* [Short exercise]:
Copy every line of the entries below word for word, in the same order.

* * * * * * *

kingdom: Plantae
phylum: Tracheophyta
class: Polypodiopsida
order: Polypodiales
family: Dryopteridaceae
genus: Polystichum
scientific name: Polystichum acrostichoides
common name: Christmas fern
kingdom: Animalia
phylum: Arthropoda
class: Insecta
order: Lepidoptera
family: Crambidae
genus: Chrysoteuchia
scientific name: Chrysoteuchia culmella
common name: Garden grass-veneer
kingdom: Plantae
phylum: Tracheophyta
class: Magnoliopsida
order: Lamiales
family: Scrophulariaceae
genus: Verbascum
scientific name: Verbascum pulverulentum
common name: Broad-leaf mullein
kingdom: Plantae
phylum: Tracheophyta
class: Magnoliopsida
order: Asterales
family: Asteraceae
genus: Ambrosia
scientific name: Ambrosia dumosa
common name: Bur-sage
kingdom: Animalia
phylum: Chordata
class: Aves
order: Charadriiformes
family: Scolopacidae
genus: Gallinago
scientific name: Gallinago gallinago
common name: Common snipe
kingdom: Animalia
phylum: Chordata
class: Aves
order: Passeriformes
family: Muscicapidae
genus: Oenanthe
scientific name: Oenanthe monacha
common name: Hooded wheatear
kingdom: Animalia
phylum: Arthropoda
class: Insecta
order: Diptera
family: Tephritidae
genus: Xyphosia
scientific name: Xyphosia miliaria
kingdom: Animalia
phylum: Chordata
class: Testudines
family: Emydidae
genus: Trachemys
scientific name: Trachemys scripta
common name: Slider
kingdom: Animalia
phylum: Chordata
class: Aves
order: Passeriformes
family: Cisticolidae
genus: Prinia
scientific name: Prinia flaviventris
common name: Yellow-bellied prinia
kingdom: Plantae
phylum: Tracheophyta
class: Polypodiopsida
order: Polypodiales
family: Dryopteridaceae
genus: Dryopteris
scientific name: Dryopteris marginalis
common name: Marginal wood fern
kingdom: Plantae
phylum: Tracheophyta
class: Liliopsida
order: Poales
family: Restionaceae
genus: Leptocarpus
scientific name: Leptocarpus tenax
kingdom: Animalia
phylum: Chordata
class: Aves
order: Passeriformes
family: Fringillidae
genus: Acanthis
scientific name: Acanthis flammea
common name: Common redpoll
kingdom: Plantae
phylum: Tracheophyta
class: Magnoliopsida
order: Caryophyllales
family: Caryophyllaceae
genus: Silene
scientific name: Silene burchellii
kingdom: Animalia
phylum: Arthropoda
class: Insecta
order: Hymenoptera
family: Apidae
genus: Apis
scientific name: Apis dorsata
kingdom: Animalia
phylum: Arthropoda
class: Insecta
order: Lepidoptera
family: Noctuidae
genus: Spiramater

* * * * * * *

* [Task result]:
kingdom: Plantae
phylum: Tracheophyta
class: Polypodiopsida
order: Polypodiales
family: Dryopteridaceae
genus: Polystichum
scientific name: Polystichum acrostichoides
common name: Christmas fern
kingdom: Animalia
phylum: Arthropoda
class: Insecta
order: Lepidoptera
family: Crambidae
genus: Chrysoteuchia
scientific name: Chrysoteuchia culmella
common name: Garden grass-veneer
kingdom: Plantae
phylum: Tracheophyta
class: Magnoliopsida
order: Lamiales
family: Scrophulariaceae
genus: Verbascum
scientific name: Verbascum pulverulentum
common name: Broad-leaf mullein
kingdom: Plantae
phylum: Tracheophyta
class: Magnoliopsida
order: Asterales
family: Asteraceae
genus: Ambrosia
scientific name: Ambrosia dumosa
common name: Bur-sage
kingdom: Animalia
phylum: Chordata
class: Aves
order: Charadriiformes
family: Scolopacidae
genus: Gallinago
scientific name: Gallinago gallinago
common name: Common snipe
kingdom: Animalia
phylum: Chordata
class: Aves
order: Passeriformes
family: Muscicapidae
genus: Oenanthe
scientific name: Oenanthe monacha
common name: Hooded wheatear
kingdom: Animalia
phylum: Arthropoda
class: Insecta
order: Diptera
family: Tephritidae
genus: Xyphosia
scientific name: Xyphosia miliaria
kingdom: Animalia
phylum: Chordata
class: Testudines
family: Emydidae
genus: Trachemys
scientific name: Trachemys scripta
common name: Slider
kingdom: Animalia
phylum: Chordata
class: Aves
order: Passeriformes
family: Cisticolidae
genus: Prinia
scientific name: Prinia flaviventris
common name: Yellow-bellied prinia
kingdom: Plantae
phylum: Tracheophyta
class: Polypodiopsida
order: Polypodiales
family: Dryopteridaceae
genus: Dryopteris
scientific name: Dryopteris marginalis
common name: Marginal wood fern
kingdom: Plantae
phylum: Tracheophyta
class: Liliopsida
order: Poales
family: Restionaceae
genus: Leptocarpus
scientific name: Leptocarpus tenax
kingdom: Animalia
phylum: Chordata
class: Aves
order: Passeriformes
family: Fringillidae
genus: Acanthis
scientific name: Acanthis flammea
common name: Common redpoll
kingdom: Plantae
phylum: Tracheophyta
class: Magnoliopsida
order: Caryophyllales
family: Caryophyllaceae
genus: Silene
scientific name: Silene burchellii
kingdom: Animalia
phylum: Arthropoda
class: Insecta
order: Hymenoptera
family: Apidae
genus: Apis
scientific name: Apis dorsata
kingdom: Animalia
phylum: Arthropoda
class: Insecta
order: Lepidoptera
family: Noctuidae
genus: Spiramater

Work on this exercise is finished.